» Your task
Lines that include the string "Silkscreen" are the ones to copy from the entries below.

» Extracted material
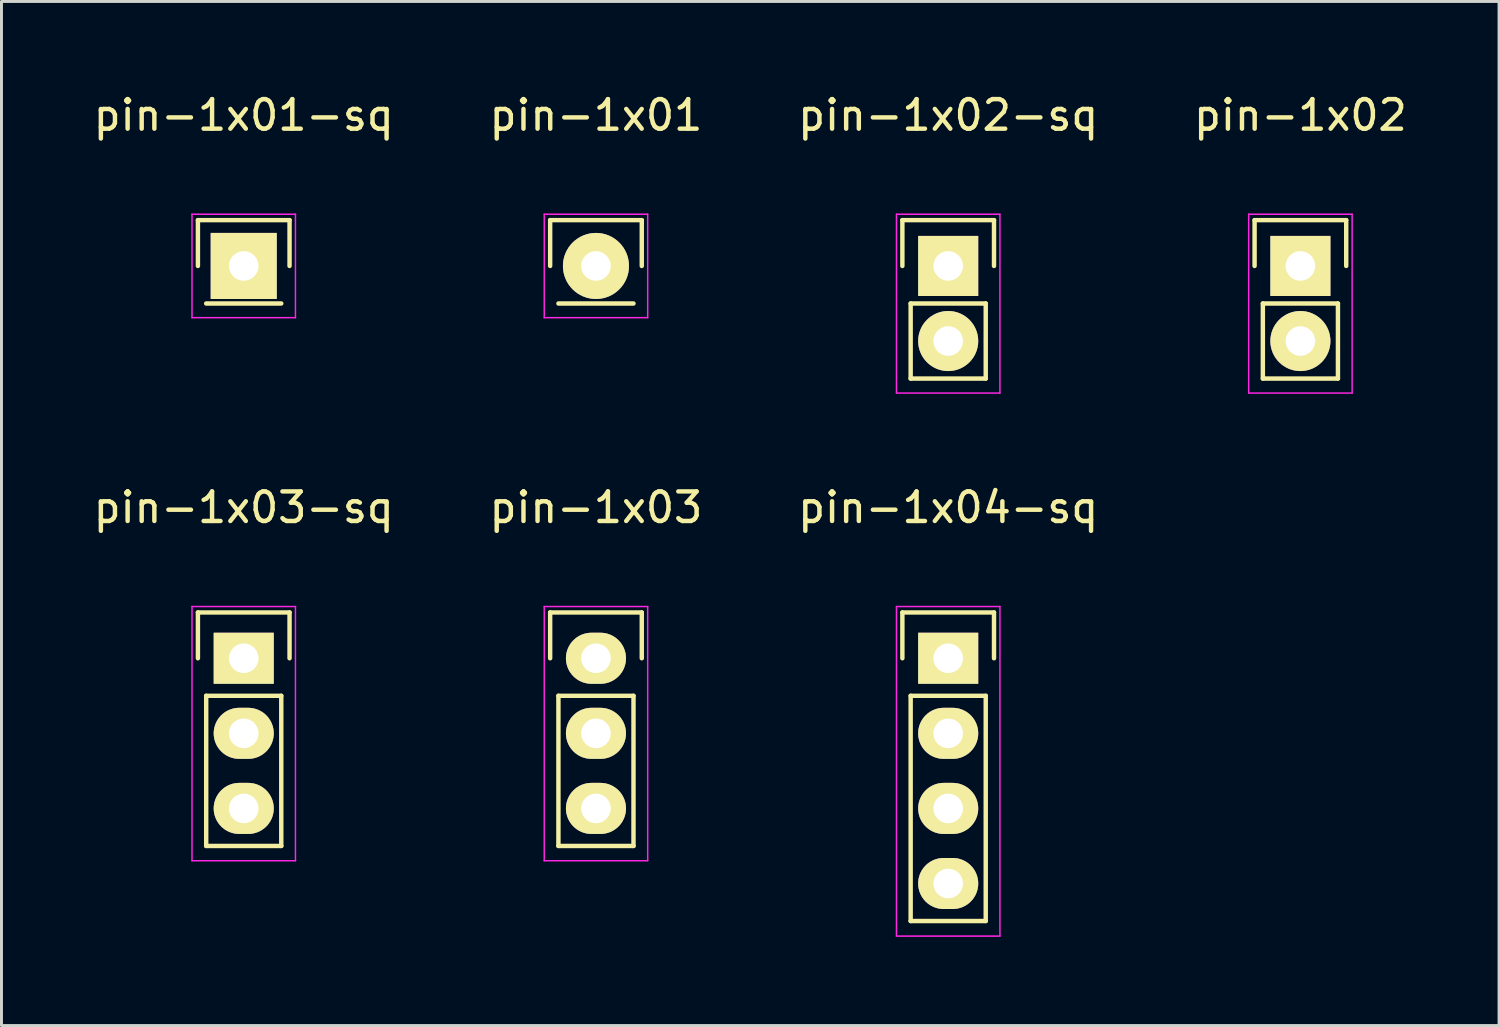
<source format=kicad_pcb>
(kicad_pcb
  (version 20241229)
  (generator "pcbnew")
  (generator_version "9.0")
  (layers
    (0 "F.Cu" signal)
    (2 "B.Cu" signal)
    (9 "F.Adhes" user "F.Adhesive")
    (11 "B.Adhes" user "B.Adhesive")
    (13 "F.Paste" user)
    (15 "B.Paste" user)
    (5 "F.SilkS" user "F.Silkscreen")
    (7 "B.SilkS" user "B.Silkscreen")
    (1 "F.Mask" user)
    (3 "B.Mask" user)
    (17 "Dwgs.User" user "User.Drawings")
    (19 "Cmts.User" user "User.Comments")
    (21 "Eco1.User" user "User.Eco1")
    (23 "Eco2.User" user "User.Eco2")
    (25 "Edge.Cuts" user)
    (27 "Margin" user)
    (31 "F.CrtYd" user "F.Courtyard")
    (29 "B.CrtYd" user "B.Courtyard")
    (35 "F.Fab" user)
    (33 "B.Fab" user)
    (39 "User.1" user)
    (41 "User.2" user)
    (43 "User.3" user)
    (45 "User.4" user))
  (footprint "pin-1x01-sq"
    (layer "F.Cu")
    (at 5.196 5.948)
    (property "Reference" "pin-1x01-sq" (at 0 -5.1 0) (layer "F.SilkS") (effects (font (size 1 1) (thickness 0.15))))
    (attr through_hole)
    (fp_line (start -1.55 -1.55) (end 1.55 -1.55) (stroke (width 0.15) (type solid)) (layer "F.SilkS"))
    (fp_line (start -1.55 0) (end -1.55 -1.55) (stroke (width 0.15) (type solid)) (layer "F.SilkS"))
    (fp_line (start -1.27 1.27) (end 1.27 1.27) (stroke (width 0.15) (type solid)) (layer "F.SilkS"))
    (fp_line (start 1.55 -1.55) (end 1.55 0) (stroke (width 0.15) (type solid)) (layer "F.SilkS"))
    (fp_line (start -1.75 -1.75) (end -1.75 1.75) (stroke (width 0.05) (type solid)) (layer "F.CrtYd"))
    (fp_line (start -1.75 -1.75) (end 1.75 -1.75) (stroke (width 0.05) (type solid)) (layer "F.CrtYd"))
    (fp_line (start -1.75 1.75) (end 1.75 1.75) (stroke (width 0.05) (type solid)) (layer "F.CrtYd"))
    (fp_line (start 1.75 -1.75) (end 1.75 1.75) (stroke (width 0.05) (type solid)) (layer "F.CrtYd"))
    (pad "1" thru_hole rect (at 0 0) (size 2.235 2.235) (drill 1) (layers "*.Cu" "*.Mask" "F.SilkS")))
  (footprint "pin-1x02-sq"
    (layer "F.Cu")
    (at 29.03 5.948)
    (property "Reference" "pin-1x02-sq" (at 0 -5.1 0) (layer "F.SilkS") (effects (font (size 1 1) (thickness 0.15))))
    (attr through_hole)
    (fp_line (start -1.55 -1.55) (end 1.55 -1.55) (stroke (width 0.15) (type solid)) (layer "F.SilkS"))
    (fp_line (start -1.55 0) (end -1.55 -1.55) (stroke (width 0.15) (type solid)) (layer "F.SilkS"))
    (fp_line (start -1.27 1.27) (end -1.27 3.81) (stroke (width 0.15) (type solid)) (layer "F.SilkS"))
    (fp_line (start -1.27 3.81) (end 1.27 3.81) (stroke (width 0.15) (type solid)) (layer "F.SilkS"))
    (fp_line (start 1.27 1.27) (end -1.27 1.27) (stroke (width 0.15) (type solid)) (layer "F.SilkS"))
    (fp_line (start 1.27 1.27) (end 1.27 3.81) (stroke (width 0.15) (type solid)) (layer "F.SilkS"))
    (fp_line (start 1.55 -1.55) (end 1.55 0) (stroke (width 0.15) (type solid)) (layer "F.SilkS"))
    (fp_line (start -1.75 -1.75) (end -1.75 4.3) (stroke (width 0.05) (type solid)) (layer "F.CrtYd"))
    (fp_line (start -1.75 -1.75) (end 1.75 -1.75) (stroke (width 0.05) (type solid)) (layer "F.CrtYd"))
    (fp_line (start -1.75 4.3) (end 1.75 4.3) (stroke (width 0.05) (type solid)) (layer "F.CrtYd"))
    (fp_line (start 1.75 -1.75) (end 1.75 4.3) (stroke (width 0.05) (type solid)) (layer "F.CrtYd"))
    (pad "1" thru_hole rect (at 0 0) (size 2.032 2.032) (drill 1) (layers "*.Cu" "*.Mask" "F.SilkS"))
    (pad "2" thru_hole oval (at 0 2.54) (size 2.032 2.032) (drill 1) (layers "*.Cu" "*.Mask" "F.SilkS")))
  (footprint "pin-1x03-sq"
    (layer "F.Cu")
    (at 5.196 19.221)
    (property "Reference" "pin-1x03-sq" (at 0 -5.1 0) (layer "F.SilkS") (effects (font (size 1 1) (thickness 0.15))))
    (attr through_hole)
    (fp_line (start -1.55 -1.55) (end 1.55 -1.55) (stroke (width 0.15) (type solid)) (layer "F.SilkS"))
    (fp_line (start -1.55 0) (end -1.55 -1.55) (stroke (width 0.15) (type solid)) (layer "F.SilkS"))
    (fp_line (start -1.27 1.27) (end -1.27 6.35) (stroke (width 0.15) (type solid)) (layer "F.SilkS"))
    (fp_line (start -1.27 6.35) (end 1.27 6.35) (stroke (width 0.15) (type solid)) (layer "F.SilkS"))
    (fp_line (start 1.27 1.27) (end -1.27 1.27) (stroke (width 0.15) (type solid)) (layer "F.SilkS"))
    (fp_line (start 1.27 6.35) (end 1.27 1.27) (stroke (width 0.15) (type solid)) (layer "F.SilkS"))
    (fp_line (start 1.55 -1.55) (end 1.55 0) (stroke (width 0.15) (type solid)) (layer "F.SilkS"))
    (fp_line (start -1.75 -1.75) (end -1.75 6.85) (stroke (width 0.05) (type solid)) (layer "F.CrtYd"))
    (fp_line (start -1.75 -1.75) (end 1.75 -1.75) (stroke (width 0.05) (type solid)) (layer "F.CrtYd"))
    (fp_line (start -1.75 6.85) (end 1.75 6.85) (stroke (width 0.05) (type solid)) (layer "F.CrtYd"))
    (fp_line (start 1.75 -1.75) (end 1.75 6.85) (stroke (width 0.05) (type solid)) (layer "F.CrtYd"))
    (pad "1" thru_hole rect (at 0 0) (size 2.032 1.727) (drill 1) (layers "*.Cu" "*.Mask" "F.SilkS"))
    (pad "2" thru_hole oval (at 0 2.54) (size 2.032 1.727) (drill 1) (layers "*.Cu" "*.Mask" "F.SilkS"))
    (pad "3" thru_hole oval (at 0 5.08) (size 2.032 1.727) (drill 1) (layers "*.Cu" "*.Mask" "F.SilkS")))
  (footprint "pin-1x02"
    (layer "F.Cu")
    (at 40.946 5.948)
    (property "Reference" "pin-1x02" (at 0 -5.1 0) (layer "F.SilkS") (effects (font (size 1 1) (thickness 0.15))))
    (attr through_hole)
    (fp_line (start -1.55 -1.55) (end 1.55 -1.55) (stroke (width 0.15) (type solid)) (layer "F.SilkS"))
    (fp_line (start -1.55 0) (end -1.55 -1.55) (stroke (width 0.15) (type solid)) (layer "F.SilkS"))
    (fp_line (start -1.27 1.27) (end -1.27 3.81) (stroke (width 0.15) (type solid)) (layer "F.SilkS"))
    (fp_line (start -1.27 3.81) (end 1.27 3.81) (stroke (width 0.15) (type solid)) (layer "F.SilkS"))
    (fp_line (start 1.27 1.27) (end -1.27 1.27) (stroke (width 0.15) (type solid)) (layer "F.SilkS"))
    (fp_line (start 1.27 1.27) (end 1.27 3.81) (stroke (width 0.15) (type solid)) (layer "F.SilkS"))
    (fp_line (start 1.55 -1.55) (end 1.55 0) (stroke (width 0.15) (type solid)) (layer "F.SilkS"))
    (fp_line (start -1.75 -1.75) (end -1.75 4.3) (stroke (width 0.05) (type solid)) (layer "F.CrtYd"))
    (fp_line (start -1.75 -1.75) (end 1.75 -1.75) (stroke (width 0.05) (type solid)) (layer "F.CrtYd"))
    (fp_line (start -1.75 4.3) (end 1.75 4.3) (stroke (width 0.05) (type solid)) (layer "F.CrtYd"))
    (fp_line (start 1.75 -1.75) (end 1.75 4.3) (stroke (width 0.05) (type solid)) (layer "F.CrtYd"))
    (pad "1" thru_hole rect (at 0 0) (size 2.032 2.032) (drill 1) (layers "*.Cu" "*.Mask" "F.SilkS"))
    (pad "2" thru_hole oval (at 0 2.54) (size 2.032 2.032) (drill 1) (layers "*.Cu" "*.Mask" "F.SilkS")))
  (footprint "pin-1x01"
    (layer "F.Cu")
    (at 17.113 5.948)
    (property "Reference" "pin-1x01" (at 0 -5.1 0) (layer "F.SilkS") (effects (font (size 1 1) (thickness 0.15))))
    (attr through_hole)
    (fp_line (start -1.55 -1.55) (end 1.55 -1.55) (stroke (width 0.15) (type solid)) (layer "F.SilkS"))
    (fp_line (start -1.55 0) (end -1.55 -1.55) (stroke (width 0.15) (type solid)) (layer "F.SilkS"))
    (fp_line (start -1.27 1.27) (end 1.27 1.27) (stroke (width 0.15) (type solid)) (layer "F.SilkS"))
    (fp_line (start 1.55 -1.55) (end 1.55 0) (stroke (width 0.15) (type solid)) (layer "F.SilkS"))
    (fp_line (start -1.75 -1.75) (end -1.75 1.75) (stroke (width 0.05) (type solid)) (layer "F.CrtYd"))
    (fp_line (start -1.75 -1.75) (end 1.75 -1.75) (stroke (width 0.05) (type solid)) (layer "F.CrtYd"))
    (fp_line (start -1.75 1.75) (end 1.75 1.75) (stroke (width 0.05) (type solid)) (layer "F.CrtYd"))
    (fp_line (start 1.75 -1.75) (end 1.75 1.75) (stroke (width 0.05) (type solid)) (layer "F.CrtYd"))
    (pad "1" thru_hole oval (at 0 0) (size 2.235 2.235) (drill 1) (layers "*.Cu" "*.Mask" "F.SilkS")))
  (footprint "pin-1x03"
    (layer "F.Cu")
    (at 17.113 19.221)
    (property "Reference" "pin-1x03" (at 0 -5.1 0) (layer "F.SilkS") (effects (font (size 1 1) (thickness 0.15))))
    (attr through_hole)
    (fp_line (start -1.55 -1.55) (end 1.55 -1.55) (stroke (width 0.15) (type solid)) (layer "F.SilkS"))
    (fp_line (start -1.55 0) (end -1.55 -1.55) (stroke (width 0.15) (type solid)) (layer "F.SilkS"))
    (fp_line (start -1.27 1.27) (end -1.27 6.35) (stroke (width 0.15) (type solid)) (layer "F.SilkS"))
    (fp_line (start -1.27 6.35) (end 1.27 6.35) (stroke (width 0.15) (type solid)) (layer "F.SilkS"))
    (fp_line (start 1.27 1.27) (end -1.27 1.27) (stroke (width 0.15) (type solid)) (layer "F.SilkS"))
    (fp_line (start 1.27 6.35) (end 1.27 1.27) (stroke (width 0.15) (type solid)) (layer "F.SilkS"))
    (fp_line (start 1.55 -1.55) (end 1.55 0) (stroke (width 0.15) (type solid)) (layer "F.SilkS"))
    (fp_line (start -1.75 -1.75) (end -1.75 6.85) (stroke (width 0.05) (type solid)) (layer "F.CrtYd"))
    (fp_line (start -1.75 -1.75) (end 1.75 -1.75) (stroke (width 0.05) (type solid)) (layer "F.CrtYd"))
    (fp_line (start -1.75 6.85) (end 1.75 6.85) (stroke (width 0.05) (type solid)) (layer "F.CrtYd"))
    (fp_line (start 1.75 -1.75) (end 1.75 6.85) (stroke (width 0.05) (type solid)) (layer "F.CrtYd"))
    (pad "1" thru_hole oval (at 0 0) (size 2.032 1.727) (drill 1) (layers "*.Cu" "*.Mask" "F.SilkS"))
    (pad "2" thru_hole oval (at 0 2.54) (size 2.032 1.727) (drill 1) (layers "*.Cu" "*.Mask" "F.SilkS"))
    (pad "3" thru_hole oval (at 0 5.08) (size 2.032 1.727) (drill 1) (layers "*.Cu" "*.Mask" "F.SilkS")))
  (footprint "pin-1x04-sq"
    (layer "F.Cu")
    (at 29.03 19.221)
    (property "Reference" "pin-1x04-sq" (at 0 -5.1 0) (layer "F.SilkS") (effects (font (size 1 1) (thickness 0.15))))
    (attr through_hole)
    (fp_line (start -1.55 -1.55) (end 1.55 -1.55) (stroke (width 0.15) (type solid)) (layer "F.SilkS"))
    (fp_line (start -1.55 0) (end -1.55 -1.55) (stroke (width 0.15) (type solid)) (layer "F.SilkS"))
    (fp_line (start -1.27 1.27) (end -1.27 8.89) (stroke (width 0.15) (type solid)) (layer "F.SilkS"))
    (fp_line (start -1.27 8.89) (end 1.27 8.89) (stroke (width 0.15) (type solid)) (layer "F.SilkS"))
    (fp_line (start 1.27 1.27) (end -1.27 1.27) (stroke (width 0.15) (type solid)) (layer "F.SilkS"))
    (fp_line (start 1.27 1.27) (end 1.27 8.89) (stroke (width 0.15) (type solid)) (layer "F.SilkS"))
    (fp_line (start 1.55 -1.55) (end 1.55 0) (stroke (width 0.15) (type solid)) (layer "F.SilkS"))
    (fp_line (start -1.75 -1.75) (end -1.75 9.4) (stroke (width 0.05) (type solid)) (layer "F.CrtYd"))
    (fp_line (start -1.75 -1.75) (end 1.75 -1.75) (stroke (width 0.05) (type solid)) (layer "F.CrtYd"))
    (fp_line (start -1.75 9.4) (end 1.75 9.4) (stroke (width 0.05) (type solid)) (layer "F.CrtYd"))
    (fp_line (start 1.75 -1.75) (end 1.75 9.4) (stroke (width 0.05) (type solid)) (layer "F.CrtYd"))
    (pad "1" thru_hole rect (at 0 0) (size 2.032 1.727) (drill 1) (layers "*.Cu" "*.Mask" "F.SilkS"))
    (pad "2" thru_hole oval (at 0 2.54) (size 2.032 1.727) (drill 1) (layers "*.Cu" "*.Mask" "F.SilkS"))
    (pad "3" thru_hole oval (at 0 5.08) (size 2.032 1.727) (drill 1) (layers "*.Cu" "*.Mask" "F.SilkS"))
    (pad "4" thru_hole oval (at 0 7.62) (size 2.032 1.727) (drill 1) (layers "*.Cu" "*.Mask" "F.SilkS")))
  (gr_rect
    (start -3 -3)
    (end 47.667 31.646)
    (stroke (width 0.1) (type default))
    (fill no)
    (layer "Edge.Cuts")))
</source>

» Output for this task
    (5 "F.SilkS" user "F.Silkscreen")
    (7 "B.SilkS" user "B.Silkscreen")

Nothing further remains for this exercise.